Het doorlopen van de checklist en het inventariseren van neologismen, enjambementen, metaforen, klankeffecten, enzoverder kan met andere woorden hoogstens de beginfase zijn van de beschrijving en de verklaring. Twee verdere vragen dringen zich immers meteen op. Primo is er het zonet te berde gebrachte punt: individuele tekstkenmerken aangetroffen in de vertaling op allerlei tekstniveaus verschijnen in een bepaalde combinatie. Wat leert ons dan een dergelijke specifieke configuratie van tekstkenmerken over de manier waarop de vertaler is omgesprongen met de Nederlandse én Spaanse tekstmodellen en genretradities die door de vertaaldaad worden samengebracht: wou de vertaler vooral Lucebert reproduceren ‒ wou hij ook (of vooral) een mooi Spaans gedicht schrijven ‒ maar wat voor soort Spaans gedicht, met wat voor intertekstueel referentiekader en voor welk geïntendeerd publiek ‒ enzoverder. Secundo is er de vraag naar de literaire functie of het effect van een bepaald aanwezig of afwezig tekstkenmerk voor het geheel van de tekst: meer technisch gezegd, de vraag hoe bepaalde repertoremen in bepaalde tekstemische relaties treden (zie hierover Raymond van den Broecks bijdrage in Filter 5: 2). Stella Linn houdt in haar analyses rekening met deze twee vragen, maar toch valt op dat dit niet alleen gebeurt op een beknopte en weinig geformaliseerde wijze (zeker in vergelijking met het protocol dat de checklist-fase beregelt tot in de details), maar ook met een minder solide theoretische onderbouw. Het is, wat dat laatste betreft, jammer dat een aantal relevante poëzie- en interpretatietheorieën een korte bespreking krijgen voor in het boek (de semiotisch-structuralistische school) of naar het einde toe (hermeneutiek, receptie-onderzoek, deconstructie, psyche-analyse), maar afwezig blijven bij de constructie en de toepassingen van de methode.

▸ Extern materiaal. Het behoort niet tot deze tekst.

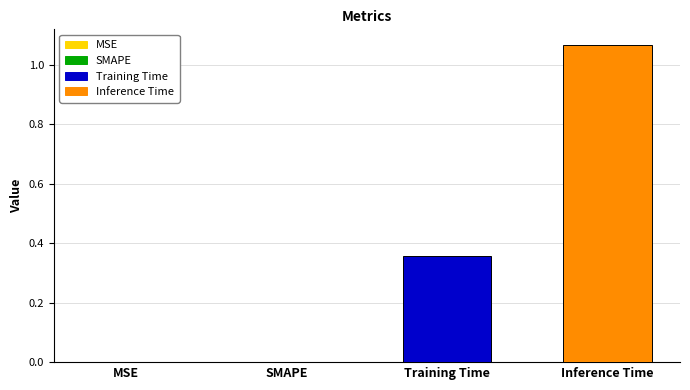

The value at MSE is -0.6. True or false?

False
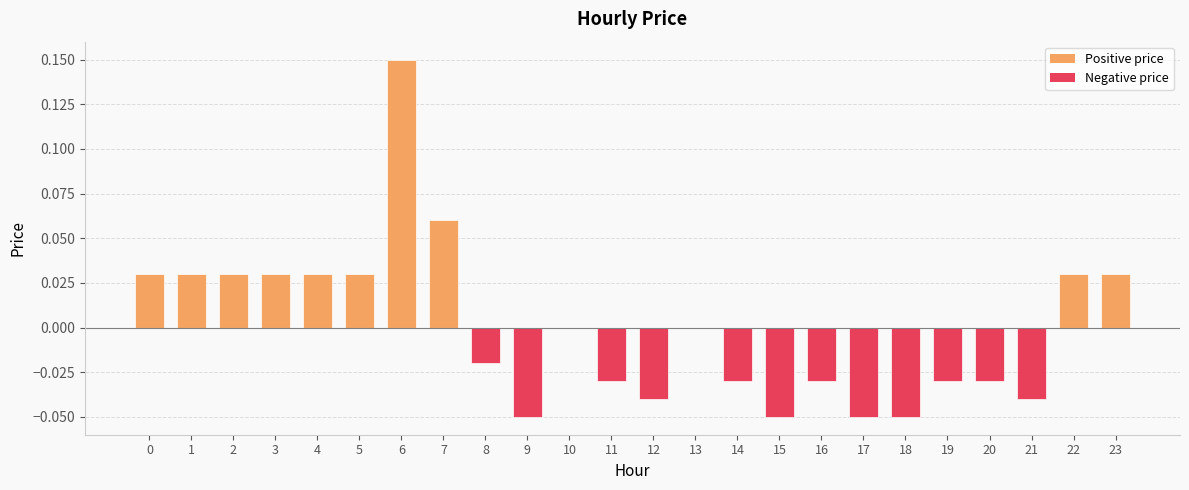

Which has a higher value, 7 or 1?

7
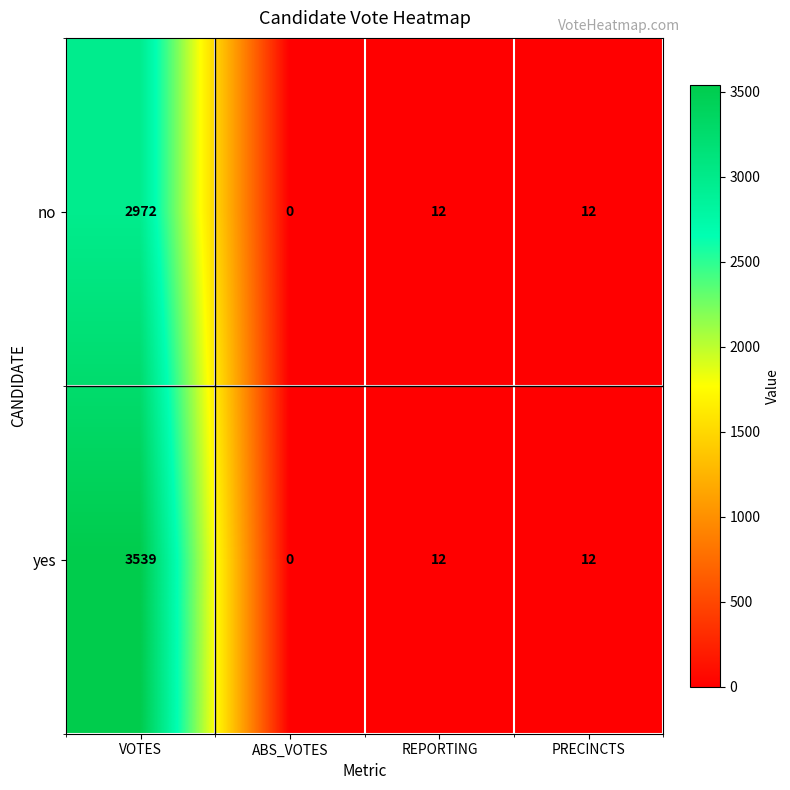

At which category is the sum across all series the highest?

VOTES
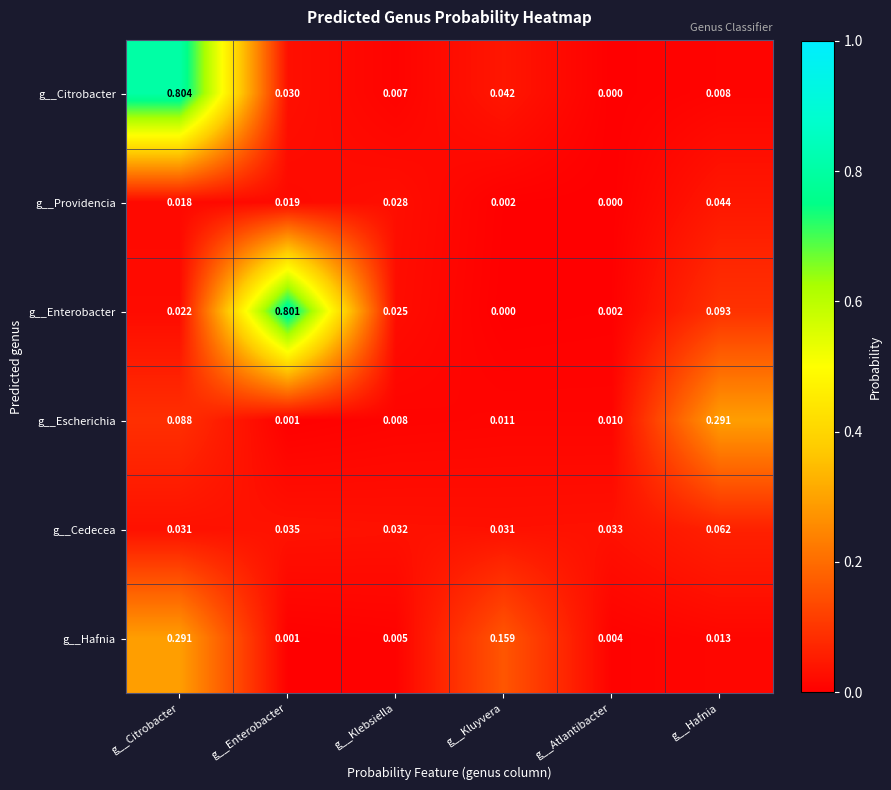

Which series has the largest range (max minus min)?

g__Citrobacter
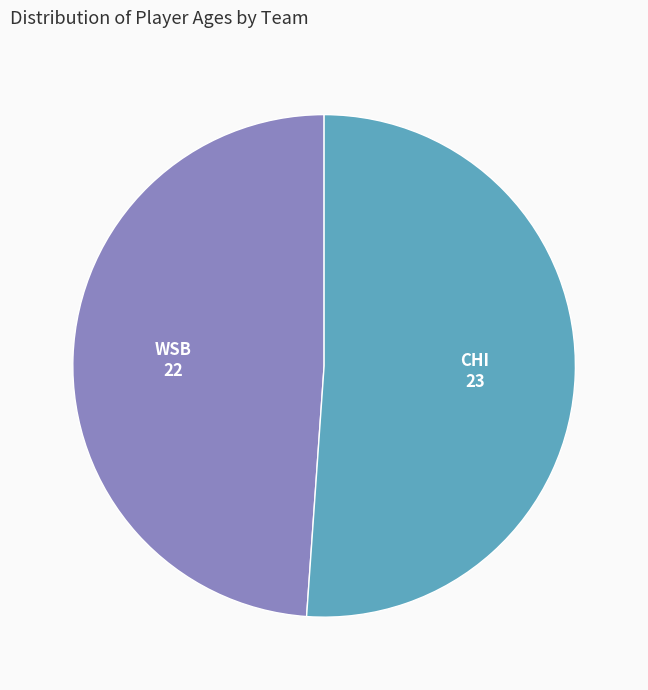

Is there any slice that represents more than half of the pie?

Yes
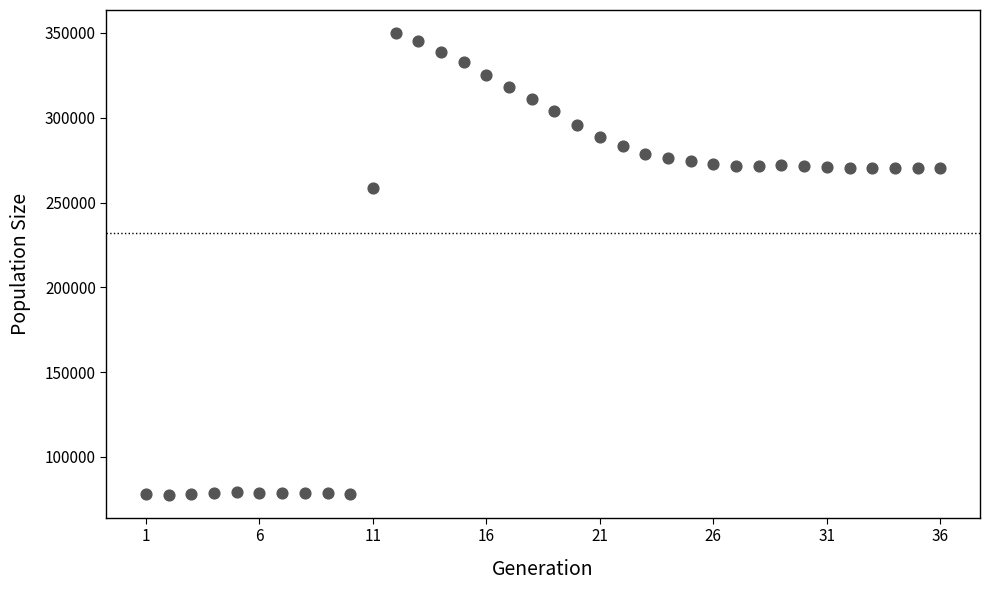

What is the range of X values (max minus min)?

35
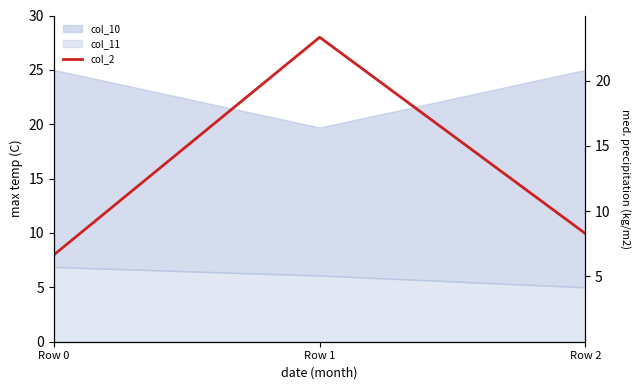

List the labels in order of value, smallest first.

Row 0, Row 2, Row 1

Het is, tot slot, van belang het gewicht van de zonet gemaakte kritische bedenkingen juist in te schatten. Lezers van Filter die lak hebben aan methodologie of geen boodschap hebben aan de vertaalwetenschap, hoeven zich er sowieso weinig van aan te trekken. Voor de anderen volstaat het zich niets aan te trekken van bepaalde overdreven verwachtingen die de auteur oproept, en het boek te lezen zoals het klaarblijkelijk ook tot stand kwam: als een bundeling van semi-onafhankelijke artikelen die de zoektocht naar een beschrijvingsmodel documenteren eerder dan een kant-en-klaar eindproduct te presenteren. Dichterlijkheid of Letterlijkheid wordt dan een boek dat de lezer op vele wijzen beloont: het nodigt uit tot een aangename en begrijpende lectuur, tot didactische toepassing, tot verdere exploratie en tot discussie. Dat is heel wat!